Help! I did my bank reconciliation and it balanced, but now it does not match my G/L balance.
Help! When I run last month’s statements again I get different numbers.
Help! I ran my month-end foreign exchange revaluation, but now when I multiply my USD A/R amount by the month-end exchange rate it does not match my G/L control account in CAD.
Help! Why do my balance at date amounts not match my net change amounts for my income statement accounts?
What do all these have in common? They are all examples of what can happen when entries are backdated after a reporting activity is completed for a period.
Timely enforcement of posting ranges should prevent the backdating of transactions, but there may be times when things can sneak through between the time you are ready to reset the posting ranges and when you actually get them reset. (Note that the Adjust Cost Item Entries functionality can be the source of unanticipated backdated entries as it processes its costing entries.)
So, what can we do if faced with this type of situation? The first thing I would do is identify what changed. It will be easier to determine the best resolution when armed with this information. Microsoft Dynamics NAV, with its filtering ability, can make it relatively easy to find the information we need. Let’s look at how.
Understanding Ledger Entries
When Microsoft Dynamics NAV posts ledger entries one of the fields of data it creates is an entry number. This number is sequentially assigned as the entries are posted, regardless of the actual posting date.
At the General Ledger (G/L) level, allowed date ranges can be controlled by a combination of the General Ledger Setup and specific User Setup. When entries are posted, the “Posting Date” can be controlled by the user, as long as it falls within the defined range allowed for said user.
When inventory transactions provide new cost information, the Adjust Cost Item Entries routine (which may be run manually or set to trigger automatically) will try to make updated costing entries on a date that matches the original transaction.
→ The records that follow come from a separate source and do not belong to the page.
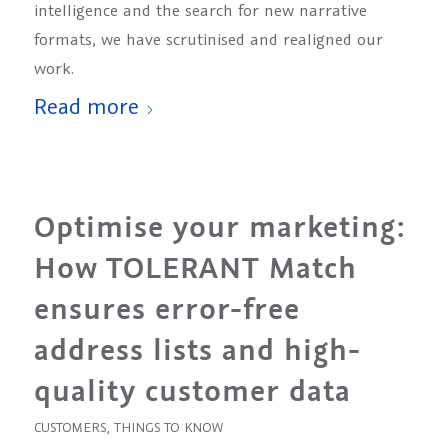
intelligence and the search for new narrative
formats, we have scrutinised and realigned our
work.
Read more
Optimise your marketing:
How TOLERANT Match
ensures error-free
address lists and high-
quality customer data
CUSTOMERS
,
THINGS TO KNOW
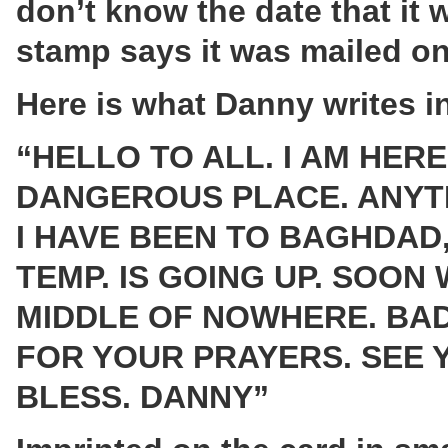
don’t know the date that it w
stamp says it was mailed on
Here is what Danny writes i
“HELLO TO ALL. I AM HERE 
DANGEROUS PLACE. ANYTH
I HAVE BEEN TO BAGHDAD,
TEMP. IS GOING UP. SOON 
MIDDLE OF NOWHERE. BAD
FOR YOUR PRAYERS. SEE 
BLESS. DANNY”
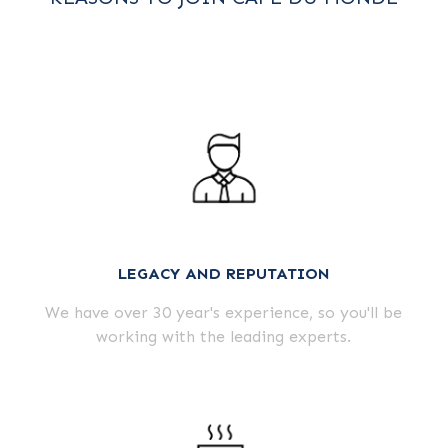
LEGACY AND REPUTATION
We have over 30 year's experience, so you'll be
working with the leading experts.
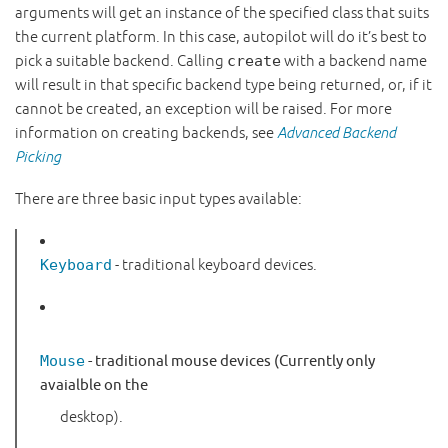
arguments will get an instance of the specified class that suits
the current platform. In this case, autopilot will do it’s best to
pick a suitable backend. Calling
create
with a backend name
will result in that specific backend type being returned, or, if it
cannot be created, an exception will be raised. For more
information on creating backends, see
Advanced Backend
Picking
There are three basic input types available:
Keyboard
- traditional keyboard devices.
Mouse
- traditional mouse devices (Currently only
avaialble on the
desktop).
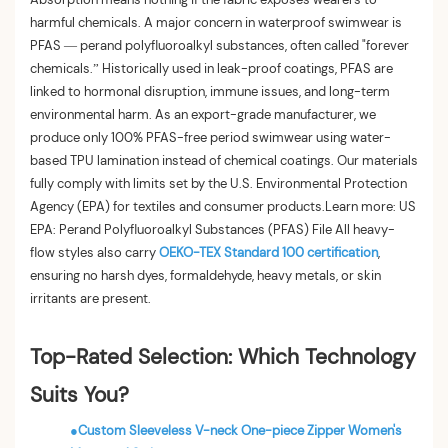
harmful chemicals. A major concern in waterproof swimwear is
PFAS — perand polyfluoroalkyl substances, often called "forever
chemicals.” Historically used in leak-proof coatings, PFAS are
linked to hormonal disruption, immune issues, and long-term
environmental harm. As an export-grade manufacturer, we
produce only 100% PFAS-free period swimwear using water-
based TPU lamination instead of chemical coatings. Our materials
fully comply with limits set by the U.S. Environmental Protection
Agency (EPA) for textiles and consumer products.Learn more: US
EPA: Perand Polyfluoroalkyl Substances (PFAS) File All heavy-
flow styles also carry
OEKO-TEX Standard 100 certification
,
ensuring no harsh dyes, formaldehyde, heavy metals, or skin
irritants are present.
Top-Rated Selection: Which Technology
Suits You?
●
Custom Sleeveless V-neck One-piece Zipper Women's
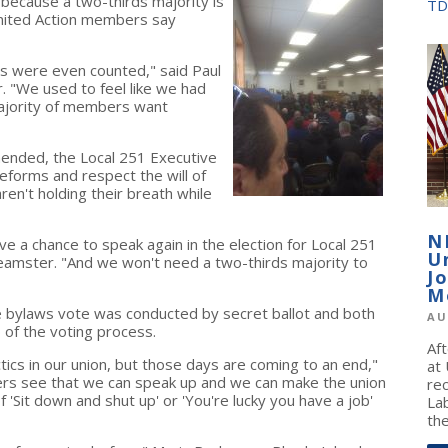
because a two-thirds majority is
TD
nited Action members say
s were even counted," said Paul
. "We used to feel like we had
majority of members want
mended, the Local 251 Executive
forms and respect the will of
en't holding their breath while
N
 a chance to speak again in the election for Local 251
U
S Teamster. "And we won't need a two-thirds majority to
J
M
he bylaws vote was conducted by secret ballot and both
AU
 of the voting process.
Af
ctics in our union, but those days are coming to an end,"
at
rs see that we can speak up and we can make the union
re
 'Sit down and shut up' or 'You're lucky you have a job'
La
the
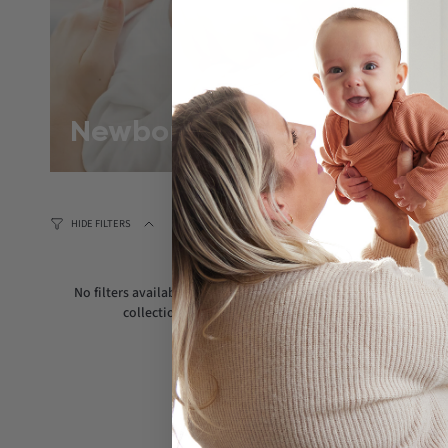
Newborn
HIDE FILTERS
No filters available for this
collection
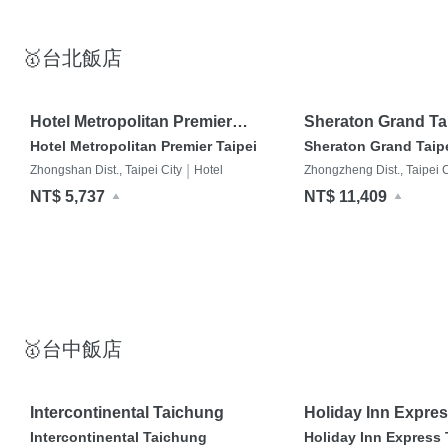
🥇台北飯店
Hotel Metropolitan Premier
Sheraton Grand Tai
Taipei
Hotel Metropolitan Premier Taipei
Sheraton Grand Taipe
|
Zhongshan Dist., Taipei City
Hotel
Zhongzheng Dist., Taipei C
NT$ 5,737
NT$ 11,409
🥇台中飯店
Intercontinental Taichung
Holiday Inn Expre
Park
Intercontinental Taichung
Holiday Inn Express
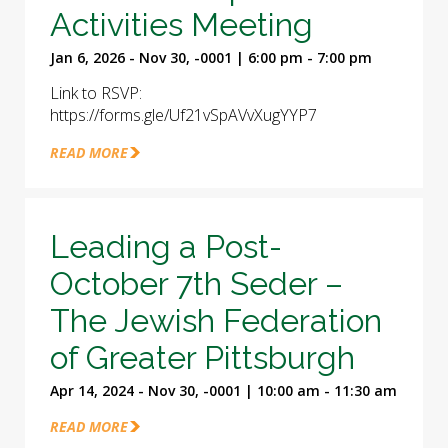
Activities Meeting
Jan 6, 2026 - Nov 30, -0001 | 6:00 pm - 7:00 pm
Link to RSVP:
https://forms.gle/Uf21vSpAVvXugYYP7
READ MORE
Leading a Post-
October 7th Seder –
The Jewish Federation
of Greater Pittsburgh
Apr 14, 2024 - Nov 30, -0001 | 10:00 am - 11:30 am
READ MORE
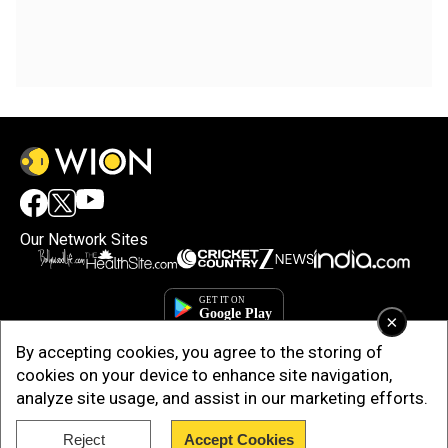
Our Network Sites
×
By accepting cookies, you agree to the storing of
cookies on your device to enhance site navigation,
analyze site usage, and assist in our marketing efforts.
Reject
Accept Cookies
Copyright © 2025. INDIADOTCOM DIGITAL PRIVATE LIMITED. All Rights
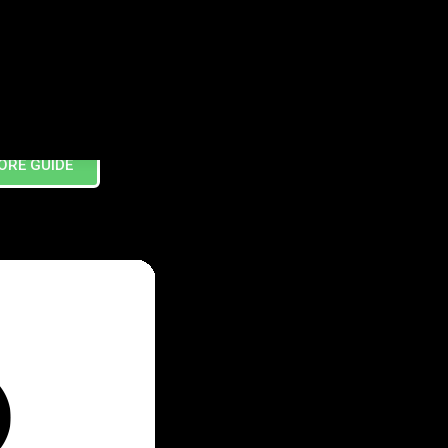
ORE GUIDE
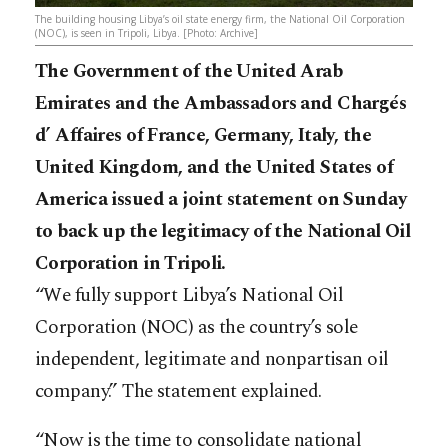
The building housing Libya’s oil state energy firm, the National Oil Corporation
(NOC), is seen in Tripoli, Libya. [Photo: Archive]
The Government of the United Arab
Emirates and the Ambassadors and Chargés
d’ Affaires of France, Germany, Italy, the
United Kingdom, and the United States of
America issued a joint statement on Sunday
to back up the legitimacy of the National Oil
Corporation in Tripoli.
“We fully support Libya’s National Oil
Corporation (NOC) as the country’s sole
independent, legitimate and nonpartisan oil
company.” The statement explained.
“Now is the time to consolidate national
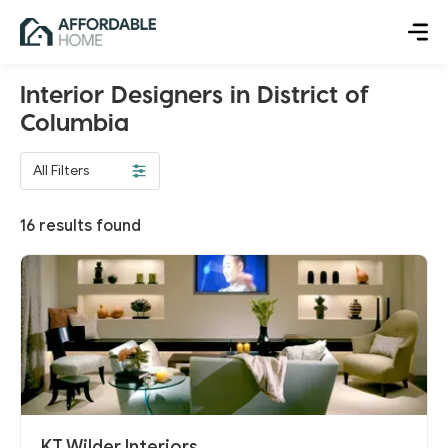
Interior Designers in District of
Columbia
All Filters
16
results found
KT Wilder Interiors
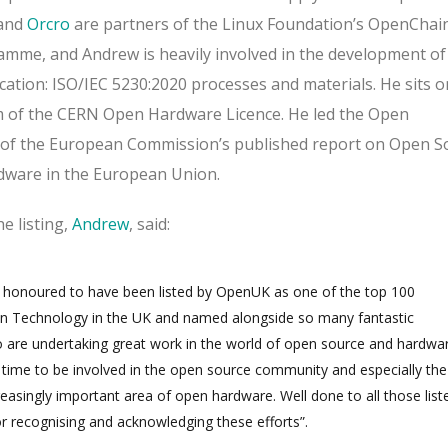
and
Orcro
are partners of the Linux Foundation’s OpenChai
mme, and Andrew is heavily involved in the development of
cation: ISO/IEC 5230:2020 processes and materials.
He sits o
m of the CERN Open Hardware Licence. He led the Open
 of the European Commission’s published report on Open S
dware in the European Union.
 listing,
Andrew
, said:
d honoured to have been listed by OpenUK as one of the top 100
en Technology in the UK and named alongside so many fantastic
 are undertaking great work in the world of open source and hardwar
ng time to be involved in the open source community and especially the
reasingly important area of open hardware
. Well done to all those list
 recognising and acknowledging these efforts”.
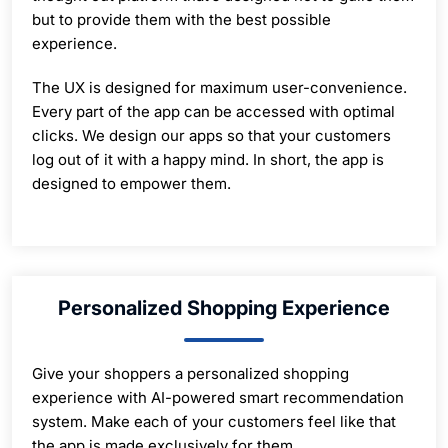
but to provide them with the best possible
experience.
The UX is designed for maximum user-convenience.
Every part of the app can be accessed with optimal
clicks. We design our apps so that your customers
log out of it with a happy mind. In short, the app is
designed to empower them.
Personalized Shopping Experience
Give your shoppers a personalized shopping
experience with AI-powered smart recommendation
system. Make each of your customers feel like that
the app is made exclusively for them.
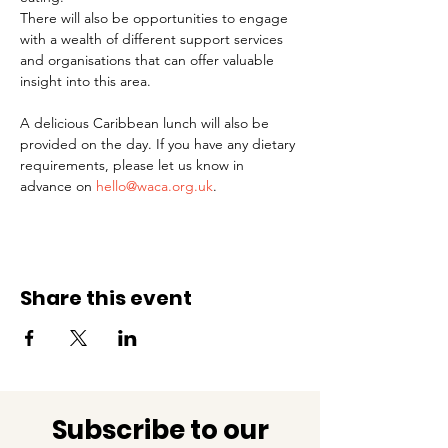
There will also be opportunities to engage 
with a wealth of different support services 
and organisations that can offer valuable 
insight into this area.
A delicious Caribbean lunch will also be 
provided on the day. If you have any dietary 
requirements, please let us know in 
advance on 
hello@waca.org.uk
.
Share this event
Subscribe to our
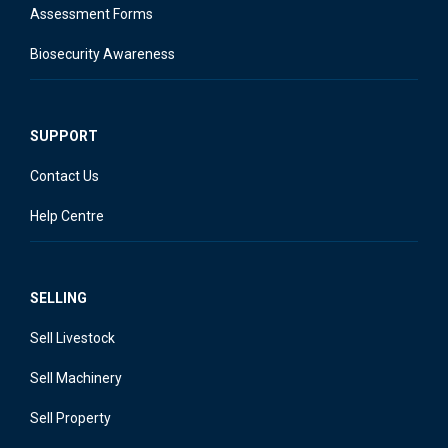
Assessment Forms
Biosecurity Awareness
SUPPORT
Contact Us
Help Centre
SELLING
Sell Livestock
Sell Machinery
Sell Property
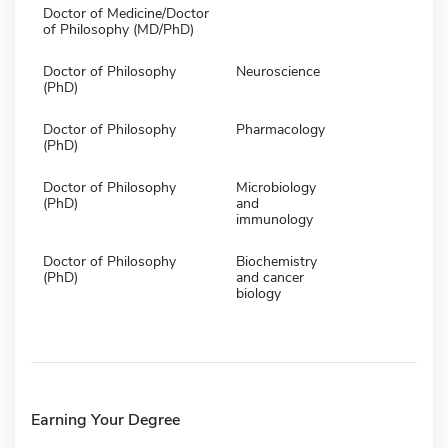
Doctor of Medicine/Doctor
of Philosophy (MD/PhD)
Doctor of Philosophy
Neuroscience
(PhD)
Doctor of Philosophy
Pharmacology
(PhD)
Doctor of Philosophy
Microbiology
(PhD)
and
immunology
Doctor of Philosophy
Biochemistry
(PhD)
and cancer
biology
Earning Your Degree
These entries will not be dated earlier than the “Allow Posting From” date in the General Ledger Setup, but they can carry a posting date that is back in time without a user specifically selecting a posting date that is back that far.
Logic to Find Backdated Transactions
In order to find late entries posted to a date that falls into a “reported” period, we want to find entries with the posting date <= to the report ending period that were posted after reporting was finalized.
Finding the Entry Number that Represents the Reporting Point
In order to know which entries were posted after reporting was finalized, we need to find the ledger entry number that represents the last entry made before reporting.
Although there are other possible ways to find this, the G/L Register provides the typical method. By going to the G/L Register list you can see:
- When the entries were posted (Creation Date)
- The user who posted the entries (User ID)
- The source of the entries (Source Code and Journal Batch)
- The range of entry numbers (From Entry No. and To Entry No.).
If we know the date on which reporting was finalized, we can use the information on this list to identify the last ledger entry number that would have been included.
For example, if reporting was run at the end of day on December 31, 2016, the entry number highlighted above represents the cut-off point we need.
Using NAV Filtering
Microsoft Dynamics NAV provides lists and the ability to filter these lists. This provides a very effective way of isolating information that we need. In the above example, we can make use of the General Ledger Entries list. This lists all transactions for all G/L Accounts by default. However, by applying filters we can use it to list exactly what we need.
In this situation, we want all entries (for all G/L accounts) with a posting date on or before December 31 that were posted after the reporting point (cut-off entry number 3225). Setting the filters as shown below accomplishes this for us:
- Posting Date <= 12/31/16 and
- Entry No. > 3225.
Once we have the resulting list of entries, we have identified what has changed in the reporting period after the point of reporting. Now we can determine how to handle it. My objective here is not to determine what action is necessary, it’s simply to provide a means of gathering the information required to make that decision.
Since Microsoft Dynamics NAV integrates well with Microsoft Office, it is easy to export it to Excel to further manipulate the data once we have a filtered list.
I have focused on G/L-based entries; I can apply the same logic to other ledgers. This includes Bank, Customer (A/R), Vendor (A/P), Item (Inventory), Jobs, etc. Most of these sub-ledgers do not have a register to use in identifying the cut-off entry number. However, there may be other ways of finding it based on locating a specifically posted transaction that defines the cut-off point for what you need to find.
Hopefully, you will never find yourself facing this exact challenge. However, I do hope this will provide you with an example as to how you can creatively combine filters on Microsoft Dynamics NAV lists to let the computer do your work in finding the specific information you need.